Extract data from an online atlas

4

1

There is an online atlas that I would like to extract values from. The atlas provides a tool ('Query') to extract values when you click a location or enclose a region on the map, or you can specify the latitude/longitude of a point where you want the value. Instead of extracting values manually, I would like automate data extraction using the command line; either I'd write a script to pull out values for an input longitude/latitude, or pull out all values for all locations, as long as I can also get the latitude/longitude of the returned points. What utility could scrape the data from the atlas, and be part of a command line script? scrapy looks promising but maybe there are better tools for this. Or if you could tell me what language the 'Query' tool uses, it would help me get started.

KAE

Posted 2012-08-08T12:52:55.597

Reputation: 1 467

Answers

2

This site heavily uses javascript (jQuery).

▶ Request A:
Reproduce word for word the portion of the atlas thread running from "Extract data from" to "me get started.".

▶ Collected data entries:
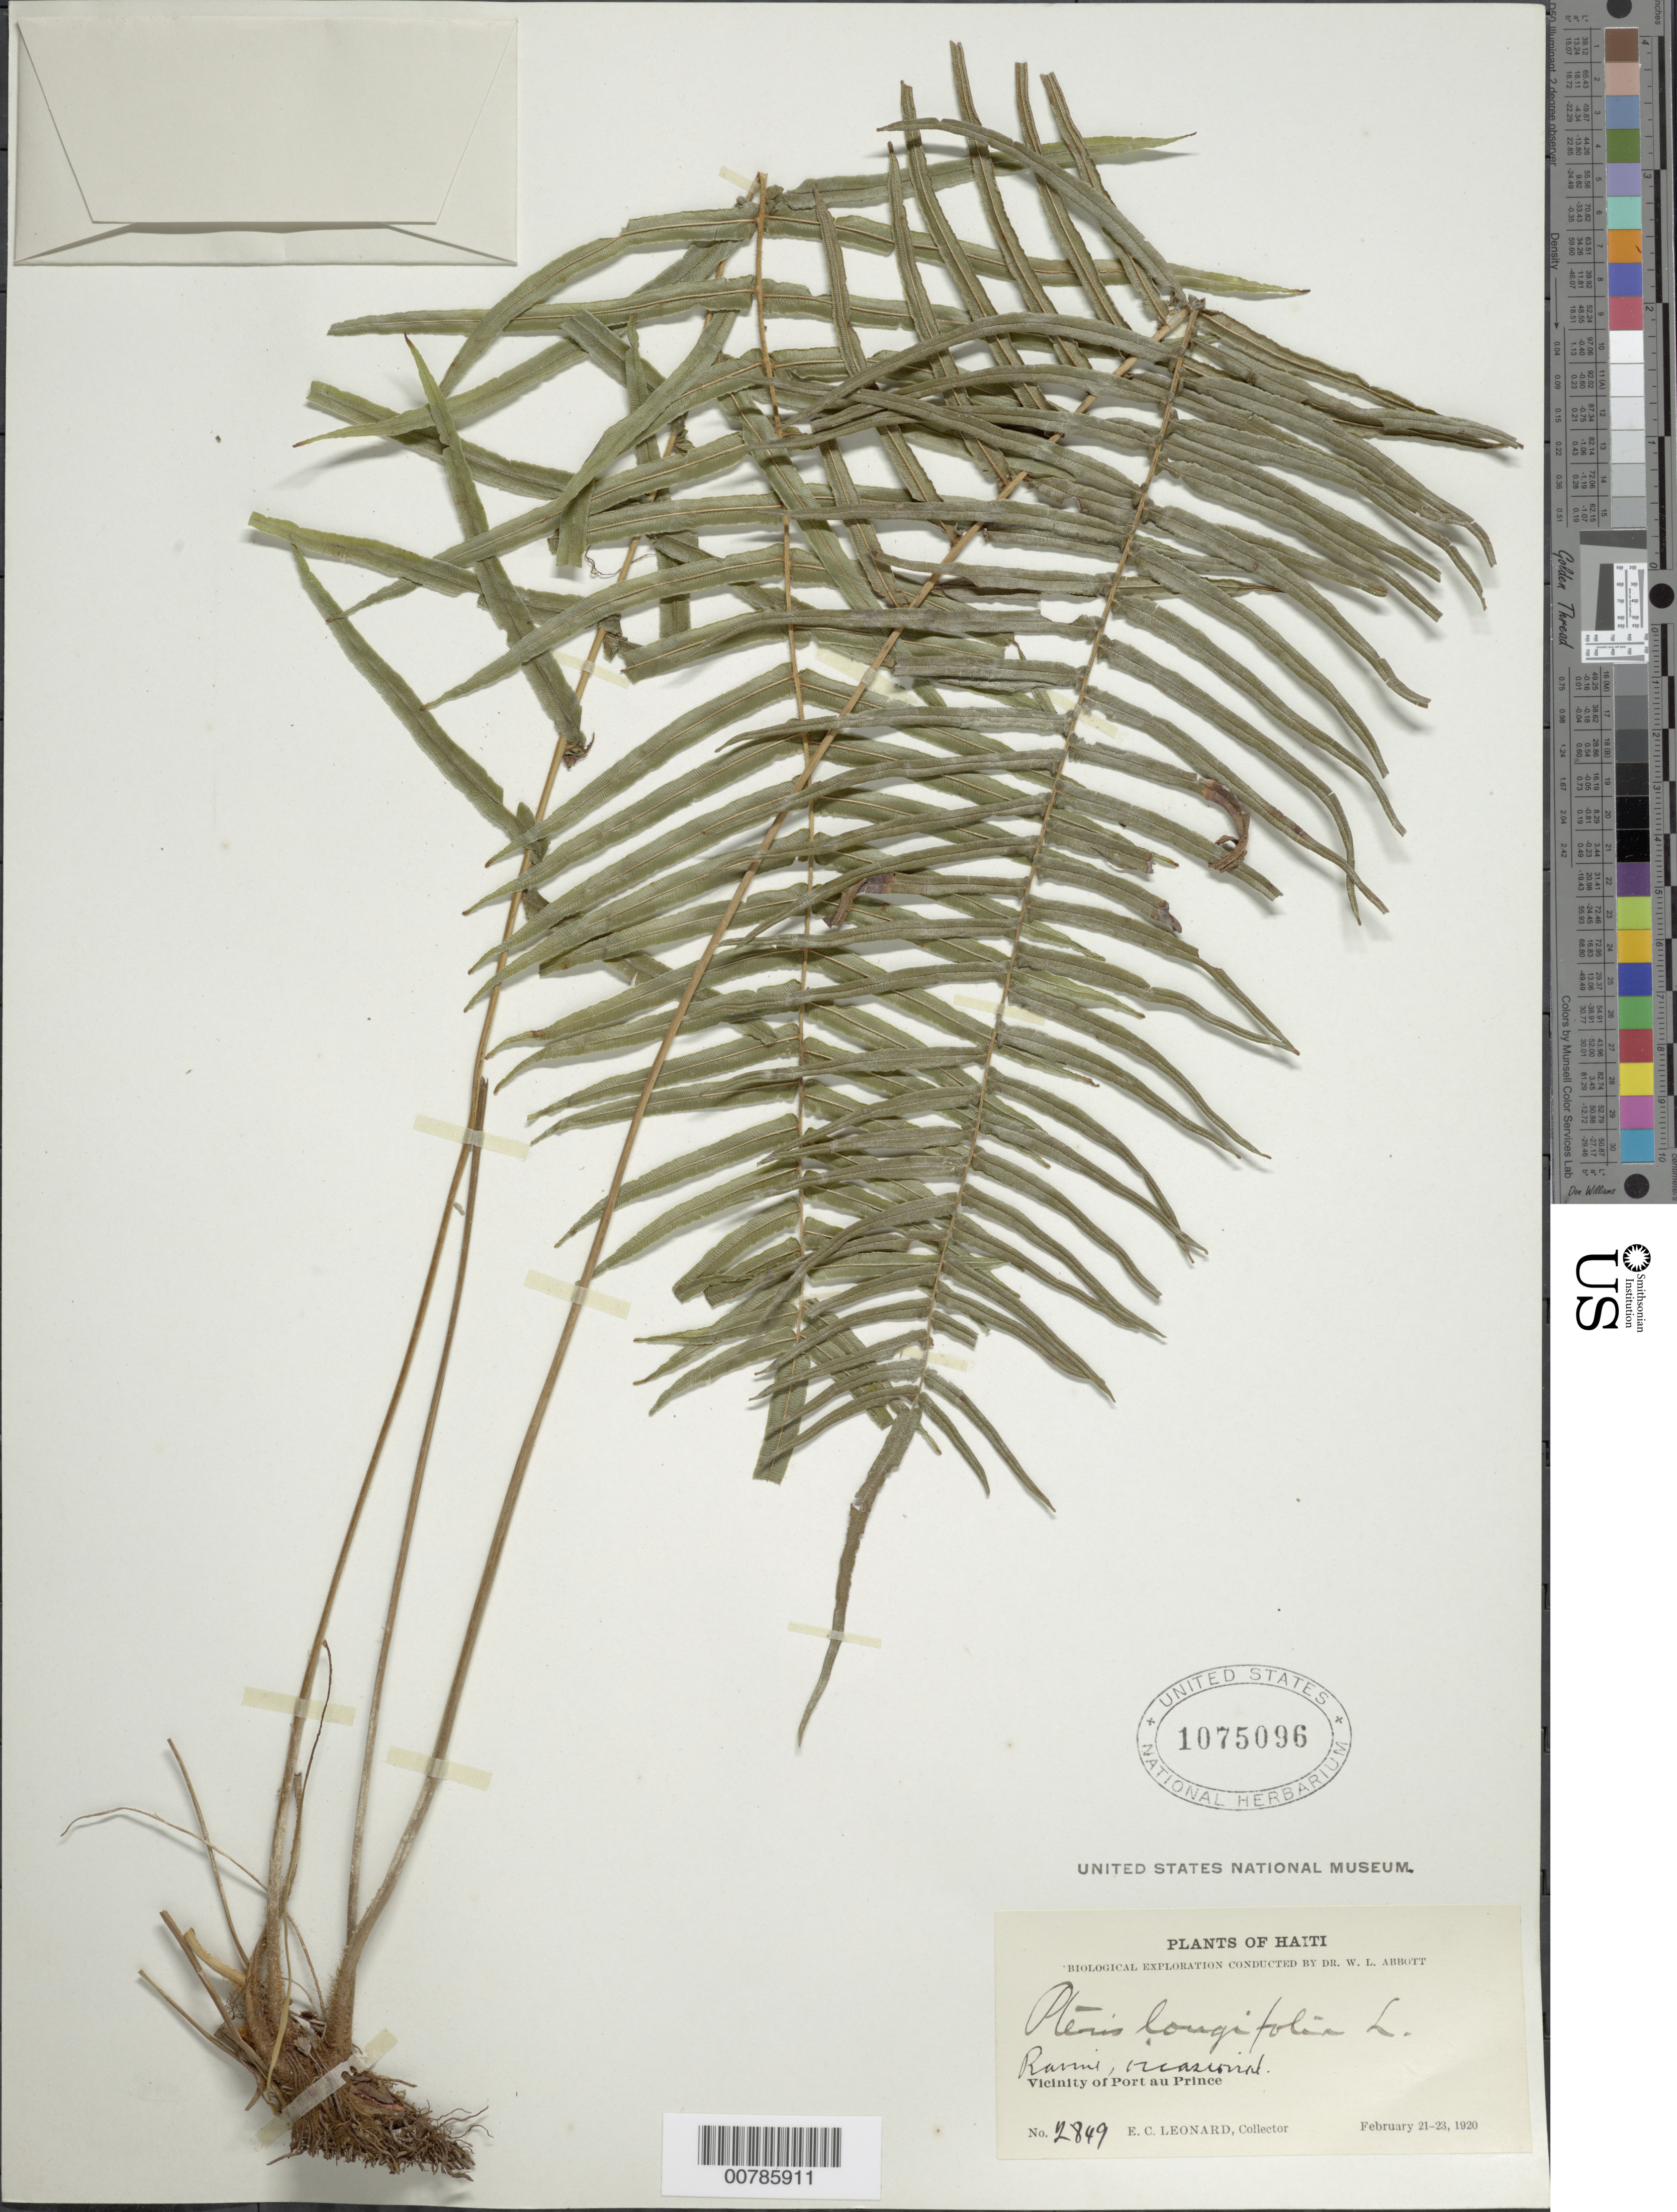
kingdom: Plantae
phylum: Tracheophyta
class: Polypodiopsida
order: Polypodiales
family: Pteridaceae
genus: Pteris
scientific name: Pteris longifolia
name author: L.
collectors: E. C. Leonard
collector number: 2849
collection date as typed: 22 Feb 1920 23 Feb 1920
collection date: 1920-02-22/1920-02-23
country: Haiti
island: Hispaniola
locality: Port au Prince, vicinity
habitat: Ravine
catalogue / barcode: US 1075096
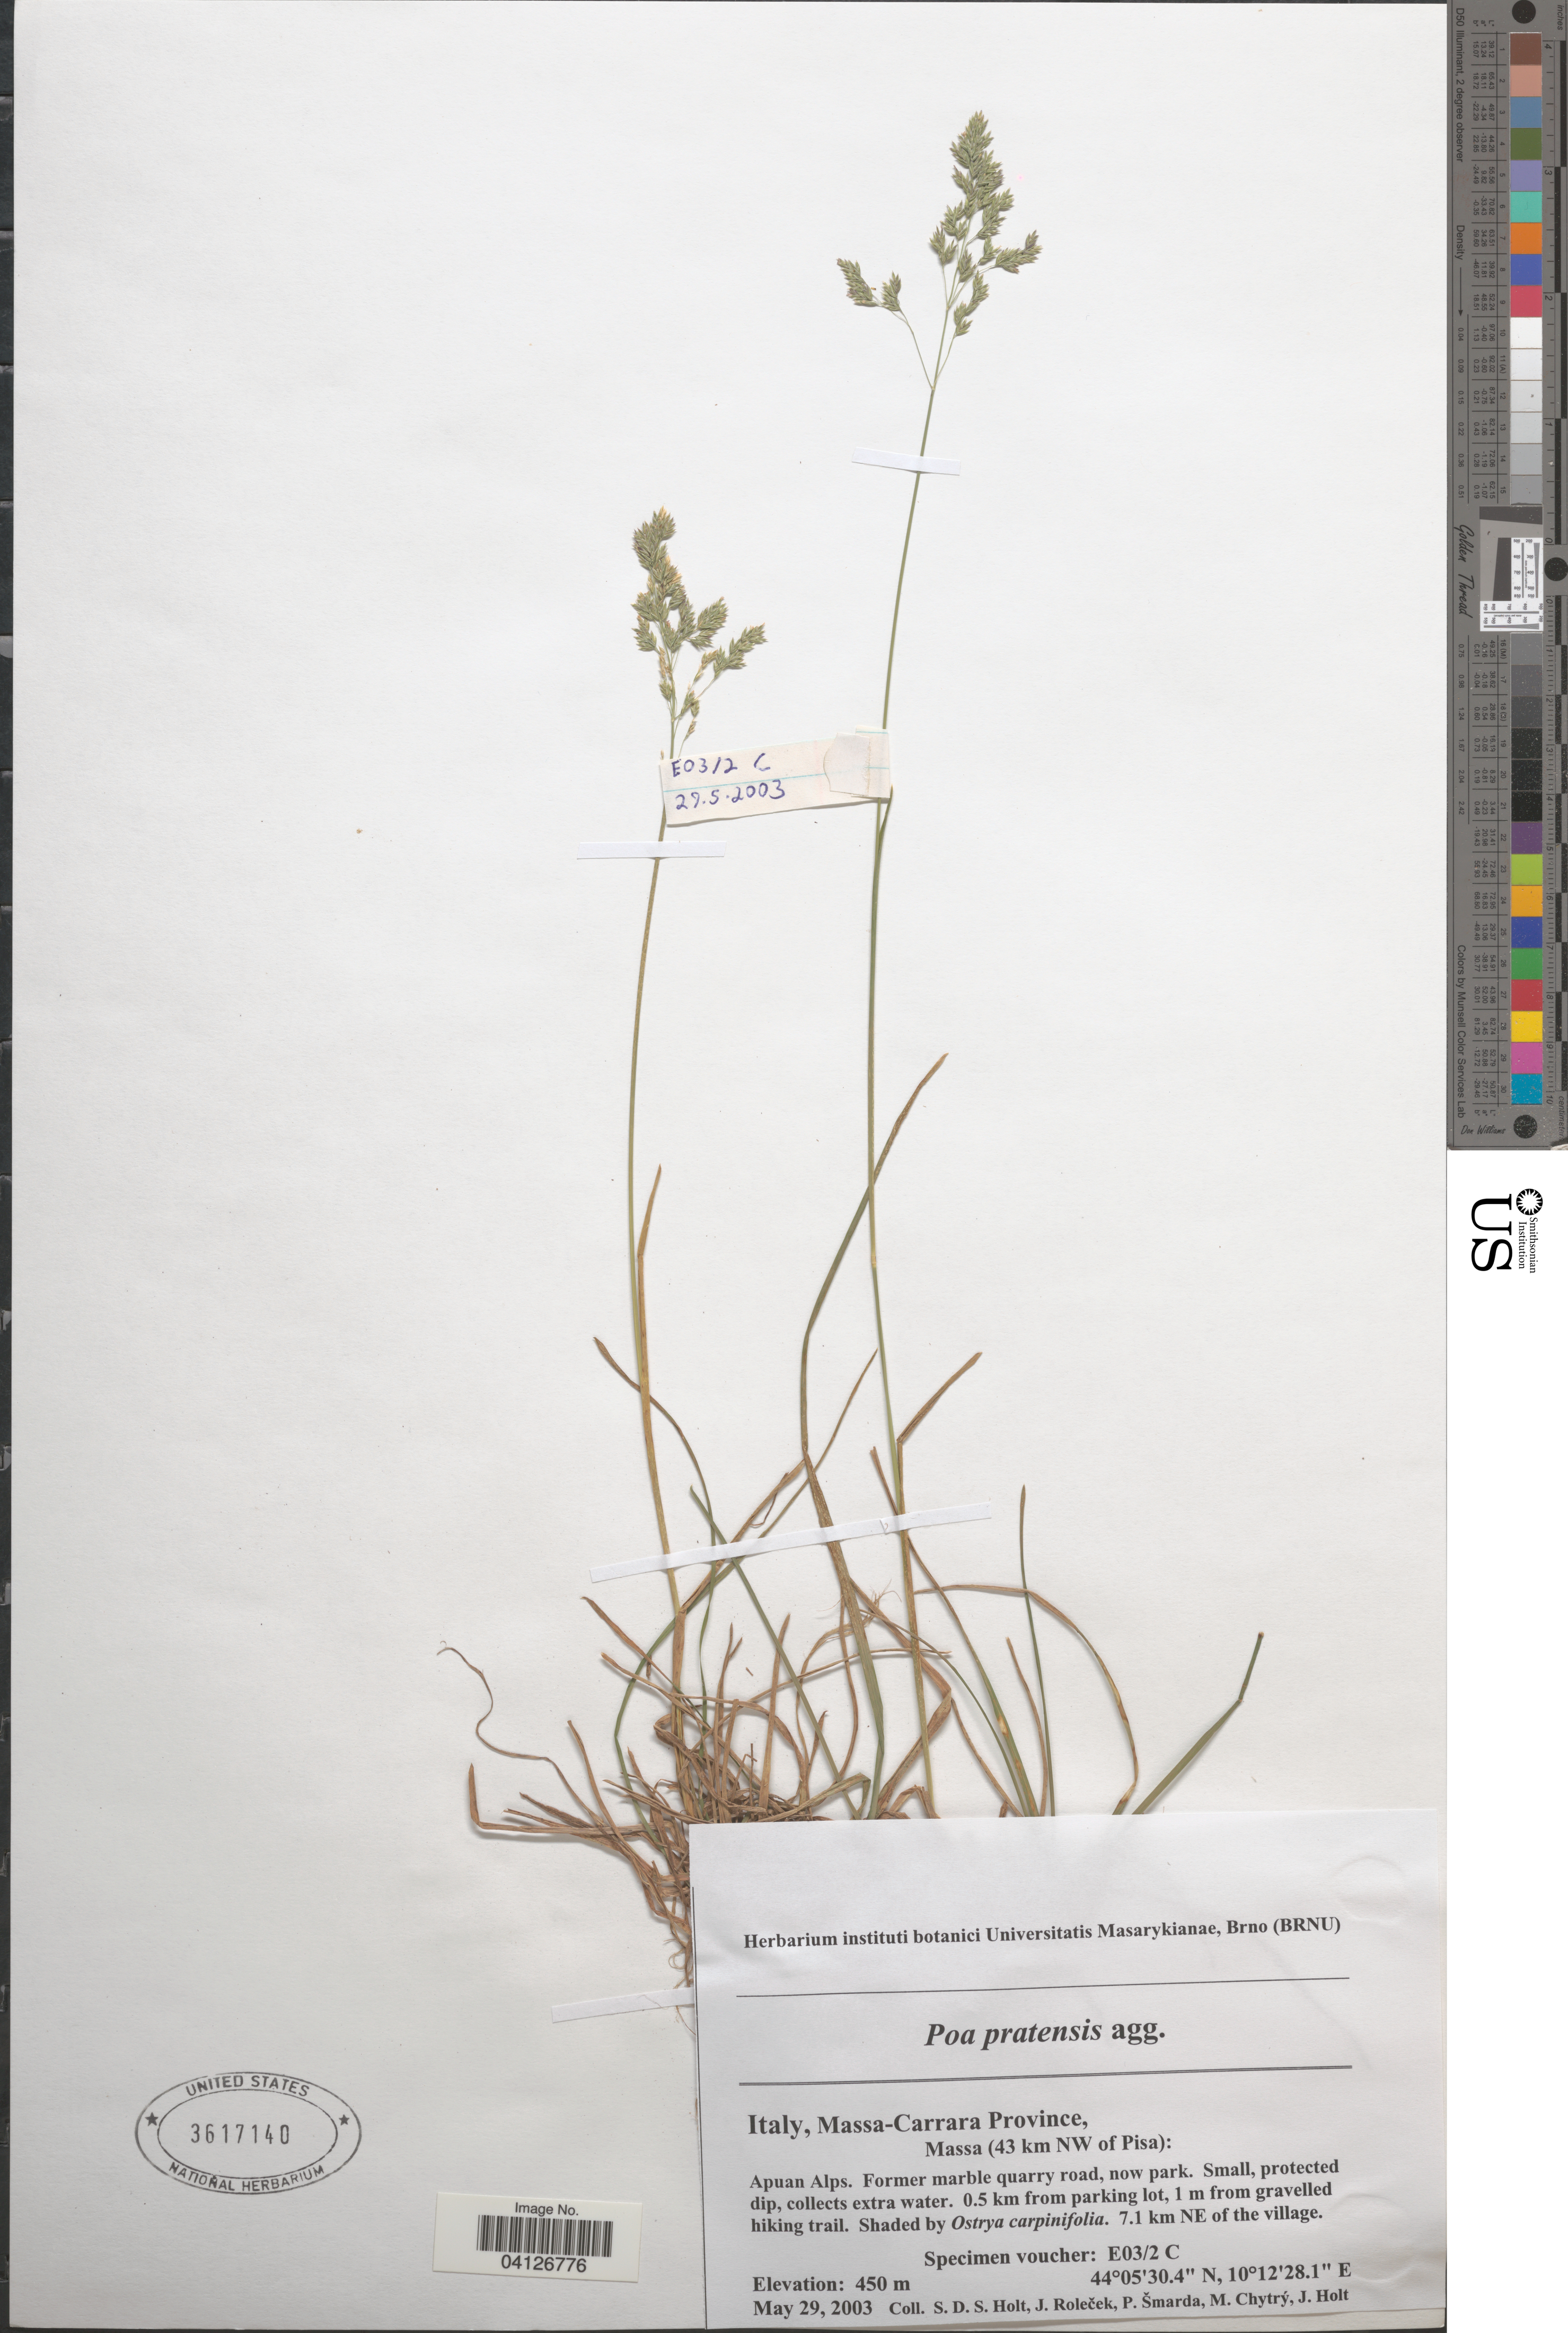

▶ Request B:
Quote all of the records above verbatim, line by line, omitting the pictures.

▶ Correct output A:
Extract data from an online atlas

4

1

There is an online atlas that I would like to extract values from. The atlas provides a tool ('Query') to extract values when you click a location or enclose a region on the map, or you can specify the latitude/longitude of a point where you want the value. Instead of extracting values manually, I would like automate data extraction using the command line; either I'd write a script to pull out values for an input longitude/latitude, or pull out all values for all locations, as long as I can also get the latitude/longitude of the returned points. What utility could scrape the data from the atlas, and be part of a command line script? scrapy looks promising but maybe there are better tools for this. Or if you could tell me what language the 'Query' tool uses, it would help me get started.

▶ Correct output B:
kingdom: Plantae
phylum: Tracheophyta
class: Polypodiopsida
order: Polypodiales
family: Pteridaceae
genus: Pteris
scientific name: Pteris longifolia
name author: L.
collectors: E. C. Leonard
collector number: 2849
collection date as typed: 22 Feb 1920 23 Feb 1920
collection date: 1920-02-22/1920-02-23
country: Haiti
island: Hispaniola
locality: Port au Prince, vicinity
habitat: Ravine
catalogue / barcode: US 1075096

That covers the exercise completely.